Source excerpt —
+ + + + + + +

Lisa Gagnon made this soup a couple of weeks ago for the musicians performing at Fiddleheads Saturday Market. It’s dairy-free, possibly vegan and gluten-free depending on what brand of bullion cubes you use; it gets it’s incredibly rich and creamy texture from pureeing most of the cooked mixture before serving. She doesn’t measure out the herbs so add to taste as she does.The ingredient amounts here are halved from the original recipe, which filled a very large soup pot.
If you prefer, substitute the water and boullion cubes for store-bought or homemade organic vegetable broth. You could also use more mushrooms than called for, and/or substitute another variety: shiitake, oyster, etc. (Don’t use portobello as they would most likely lend an unpleasant color.)
LISA GAGNON’S BROCCOLI & MUSHROOM SOUP (NON-DAIRY)
2 medium-large onions, chopped
1/2 head garlic, coarsely minced or crushed
Olive or Safflower Oil, enough to coat bottom of pan
1 bunch broccoli, stems chopped
6 ounces white button or crimini mushrooms, sliced or chopped
Fresh or dried herbs to taste: rosemary, thyme, oregano
2 Veggie Gourmet (or your favorite brand) boullion cubes
In a saucepan or soup pot sautee the onions and garlic with olive oil over low-medium heat, stirring frequently, until soft. Add sliced mushrooms to pan and lightly sautee until tender, about five minutes or less. Add the broccoli, stems and flowerets, to the pan and just enough water to cover broccoli; do not use more than that or your final product will be too thin. Stir in boullion cubes and herbs to taste, and simmer until broccoli stems are tender, stirring occasionally. Adjust herbs as necessary.
When the broccoli is tender, hold some of the flowerets and chunks aside; if you use more mushroom than the recipe calls for, hold some of the slices aside as well. Puree in the remainder in a blender or food processor, in batches if necessary. Add the reserved vegetables back in the mixture. Can be served hot or cold.
The lovely ladies of our Produce Team: Amelia Lord, Sue Guida & Wendy Jakobski at the Mystic Marriott, 04/16/12. (Photo courtesy of Wendy Jakobski.)
On Monday Chef Paul Krawic invited Fiddleheads to do a tasting at the Marriott in New London to sample the Produce Dept's wares. Richard Virgin, Wendy Jakobski, Sue Guida and Amelia Lord were the "prep chefs" for the evening. Dishes sampled included a vegetarian stiry fry done by Richard, Sue's wheatberry salad, and sweet potato-lentil stew from Alicia's Silverstone's book The Kind Diet, brought to us by Alison La Bella.
Sue told us her recipe for wheatberry & fruit salad came from Cooking Light Magazine, April 2010**; she has made it with and without the goat cheese listed, and each versions has it's devoted partisans here at the co-op. In other words, it's delicious either way, and the folks who got to taste it Wednesday night at the hotel certainly agreed.
Amelia, Sue and Richard Virgin "represent" Fiddleheads at the Marriott, with humor and style to spare. (Photo courtesy of Wendy Jakobski.)

+ + + + + + +

Information provided —
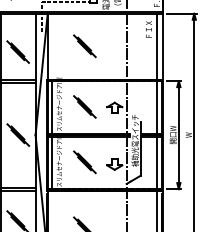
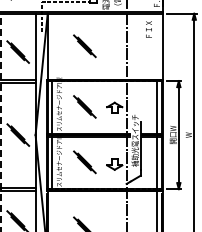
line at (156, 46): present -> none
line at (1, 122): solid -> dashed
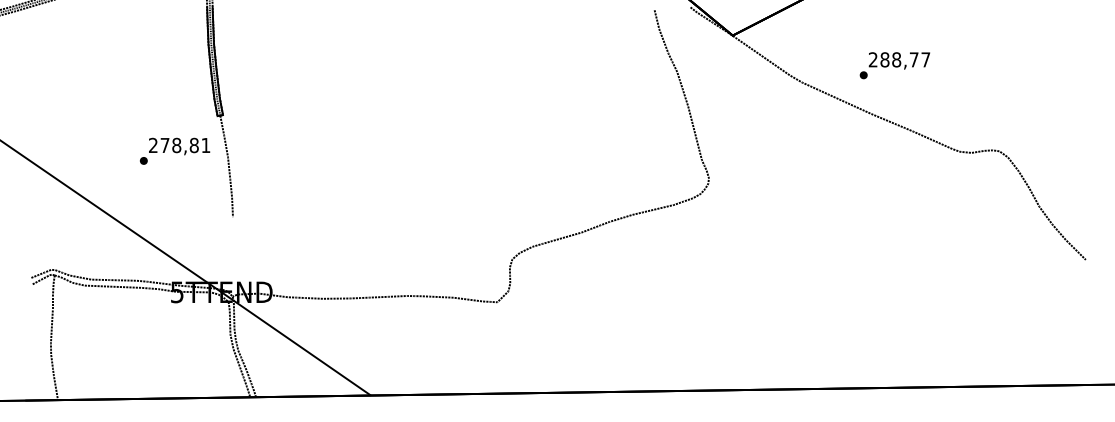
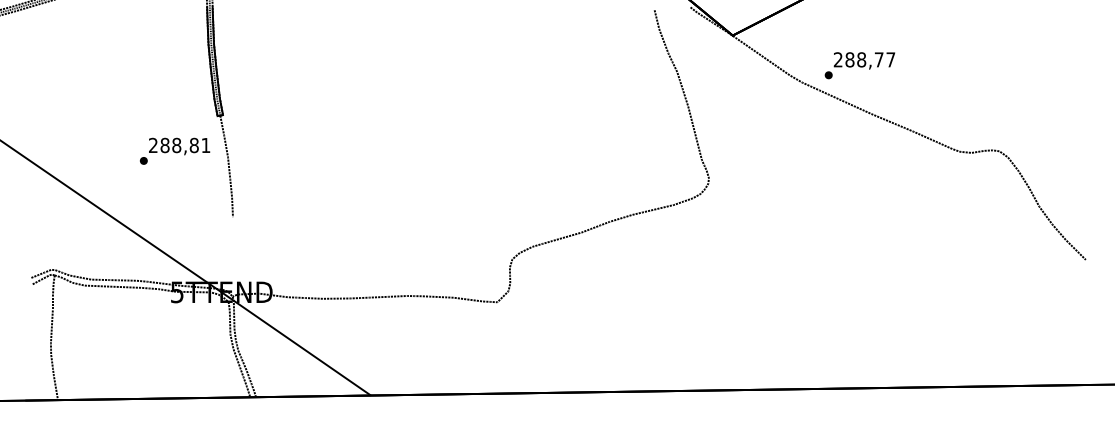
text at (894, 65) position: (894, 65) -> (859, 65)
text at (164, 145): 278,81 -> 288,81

+ + + + + + +

Required task — Extend the Fiddleheads co-op post, starting right after its last sentence. The data stands apart from the Fiddleheads co-op post and is not part of it.

Result of the task —
We had a lot of requests for the sweet potato and lentil stew recipe from folks who sampled it that night, and we promised to share it here:
Alicia Silverstone's Sweet Potato & Lentil Stew
From The Kind Diet (Rodale Books, 2009)
1/4 cup safflower oil
1 medium onion, diced
2 small tomatoes, diced, or 2 Tbsp tomato paste
1 tsp. fresh ginger, minced
1 1/2 tsps. turmeric
1 tsp. cumin
1 tsp. ground coriander
1/2 tsp. ground cinnamon
1/8 tsp. cayenne
fine sea salt
2-3 medium sweet potatoes,peeled and cut into 3/4 inch cubes
7 cups vegetable broth
1 cup lentils, brown or multi-colored
Heat the oil over medium in a large, deep pot. Add the onion and cook, stirring frequently, for 2 minutes or until the onion starts to soften. Stir in the tomatoes or paste and ginger and cook for 3 minutes. Stir in the turmeric, cumin, coriander, cinnamon, cayenne, and a small pinch of salt. Cook and stir for 2 minutes, then taste for seasonings; try to use only enough salt to heighten the flavors.
Add the sweet potatoes, broth, and lentils. Stir well, and bring to a boil over high heat. When the mixture comes to a boil, reduce the heat, cover, and simmer for 30 - 40 minutes or until the lentils and sweet potatoes are soft. Serve on its own, or over rice or couscous.
**Earlier today I listed Women's Day Magazine as the source of the wheatberry salad recipe; Sue corrected me and that has been fixed. -J-
Deborah Hinchey sent me one of her favorite recipes from the Avoca Cafe Cookbook 1 by Hugo Arnold (with Leylie Hayes) for the chain of Avoca shops in Ireland. Department stores that have their own cafe has become a rather "quaint" idea, at least in this country (or at any rate in Michigan where I grew up), although Lord and Taylor's in NYC has a charming cafe (hint for travelers making their first trip to the city: L&T also has restrooms); and Ikea is trying to revive the practice. (If you're willing to set foot in those monstrous, chaotic spaces to begin with. Especially in New Haven, where dining options are so plentiful.) Most department stores in this country needn't bother with their own cafes, of course, when the mall itself has a "food court" to serve that need, even if those spaces are rather dismal and serve up standard fast-food fare.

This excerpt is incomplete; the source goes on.